### DATA:

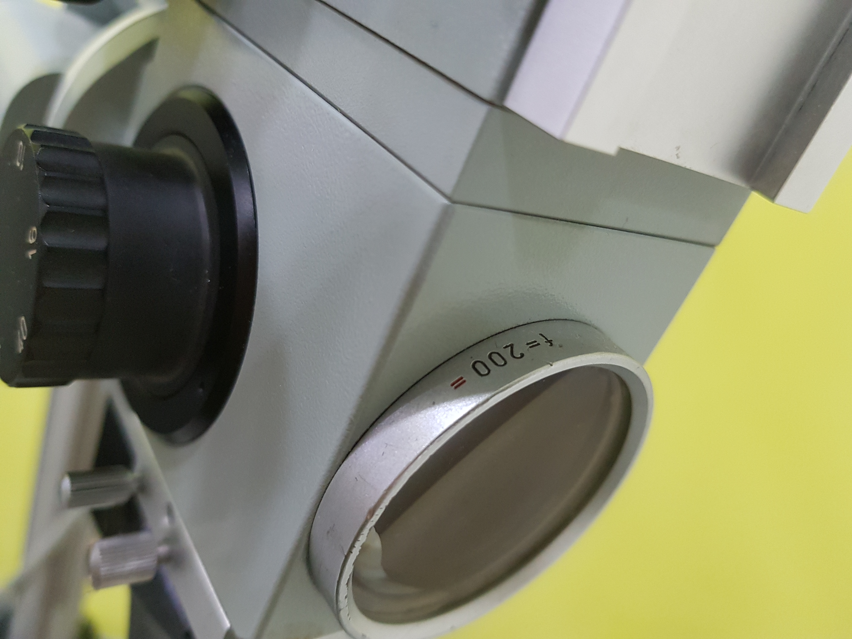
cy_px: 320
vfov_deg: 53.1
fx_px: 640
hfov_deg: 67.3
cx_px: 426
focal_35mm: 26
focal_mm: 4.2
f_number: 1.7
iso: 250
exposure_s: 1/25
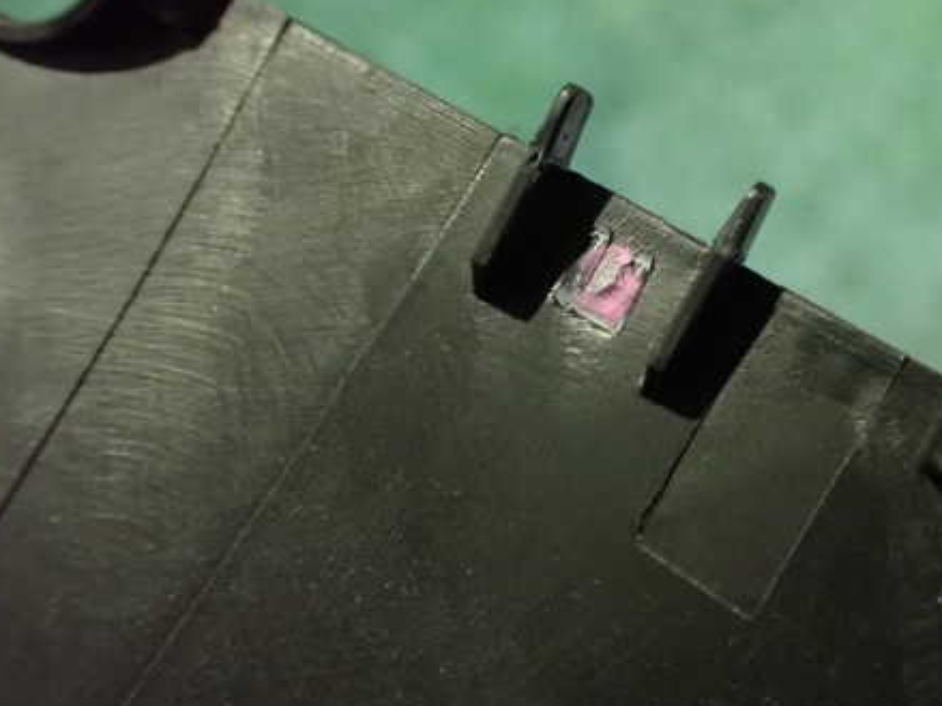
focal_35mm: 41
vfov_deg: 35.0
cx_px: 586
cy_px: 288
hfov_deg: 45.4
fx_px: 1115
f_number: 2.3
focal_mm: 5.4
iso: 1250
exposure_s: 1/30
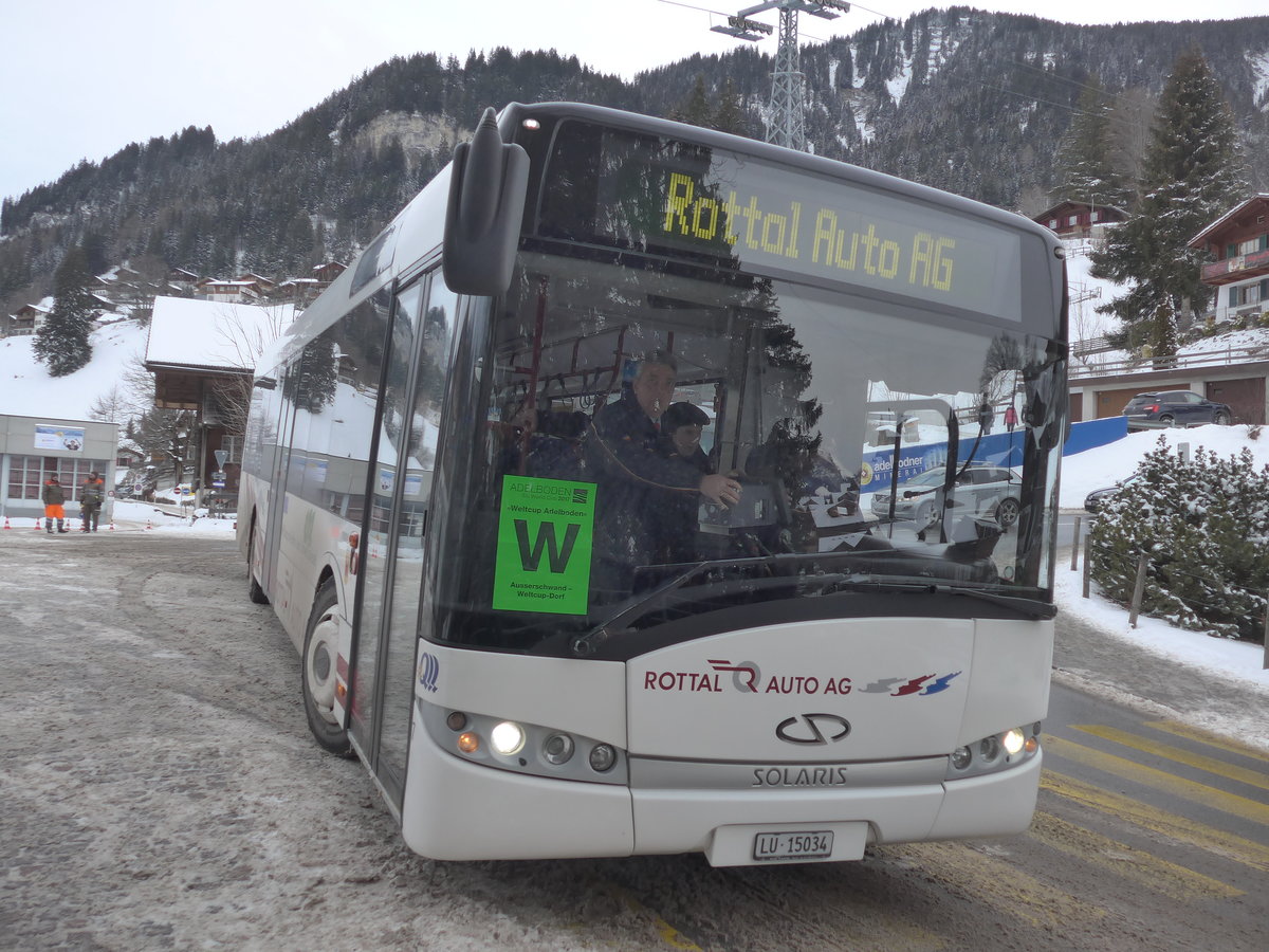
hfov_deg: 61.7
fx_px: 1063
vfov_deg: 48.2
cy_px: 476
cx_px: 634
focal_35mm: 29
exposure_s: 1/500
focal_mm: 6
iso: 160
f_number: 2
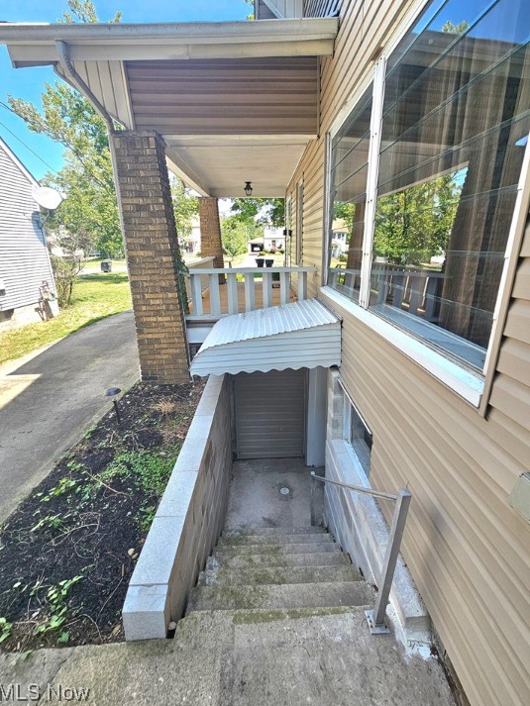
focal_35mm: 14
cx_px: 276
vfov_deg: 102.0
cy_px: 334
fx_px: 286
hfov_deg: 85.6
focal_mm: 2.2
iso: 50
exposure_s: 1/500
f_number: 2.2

* * *

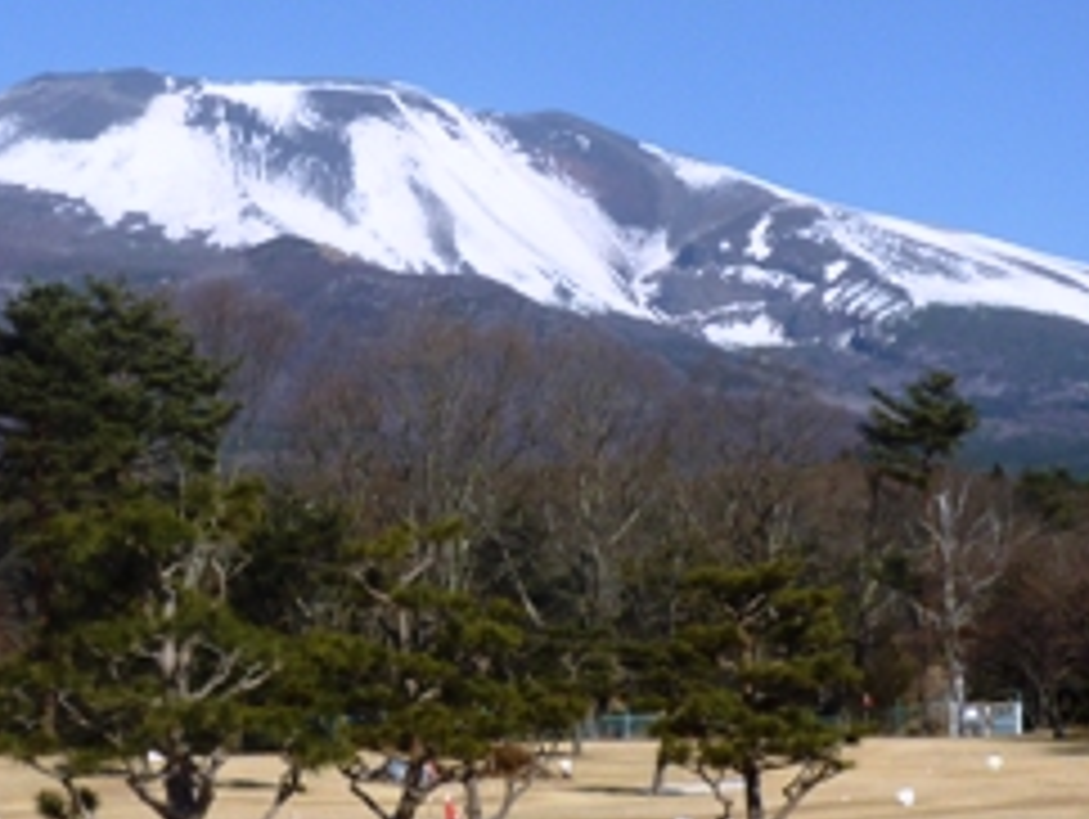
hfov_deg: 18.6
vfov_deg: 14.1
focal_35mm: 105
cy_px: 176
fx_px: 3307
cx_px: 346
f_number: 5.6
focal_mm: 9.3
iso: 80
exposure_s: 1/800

---

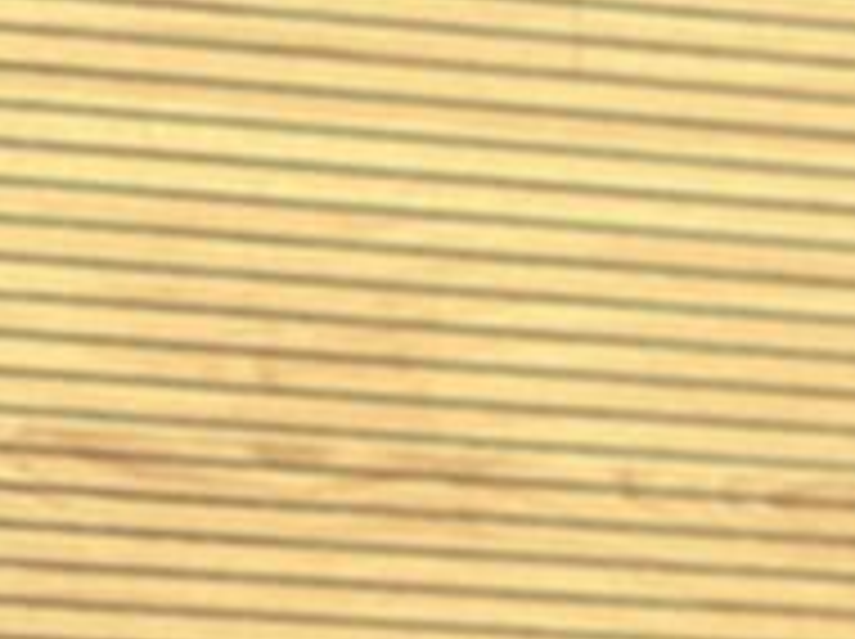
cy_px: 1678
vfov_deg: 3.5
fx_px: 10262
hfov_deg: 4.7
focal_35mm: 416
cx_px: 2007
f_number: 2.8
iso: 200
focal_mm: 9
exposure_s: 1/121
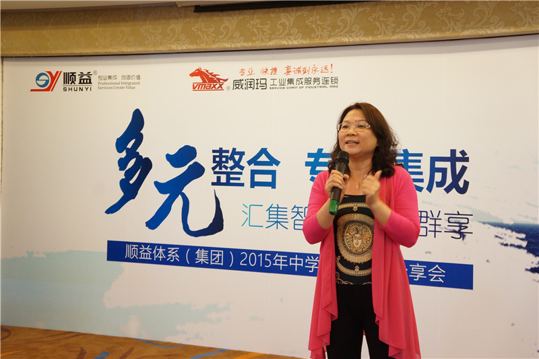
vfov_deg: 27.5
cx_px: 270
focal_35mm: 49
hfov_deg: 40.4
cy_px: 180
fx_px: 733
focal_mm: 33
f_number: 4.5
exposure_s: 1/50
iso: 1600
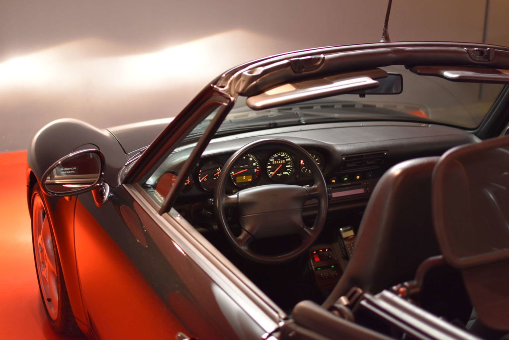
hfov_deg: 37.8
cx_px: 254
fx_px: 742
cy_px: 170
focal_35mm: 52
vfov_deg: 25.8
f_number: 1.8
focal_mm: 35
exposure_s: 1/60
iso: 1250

### INSTRUCTIONS FOR THE TASK:
Send back an exact copy of only the lines from the line with "focal_35mm: 14" up to and including the line with "f_number: 2.2" in the data above.

### THE COMPLETED TASK:
focal_35mm: 14
cx_px: 276
vfov_deg: 102.0
cy_px: 334
fx_px: 286
hfov_deg: 85.6
focal_mm: 2.2
iso: 50
exposure_s: 1/500
f_number: 2.2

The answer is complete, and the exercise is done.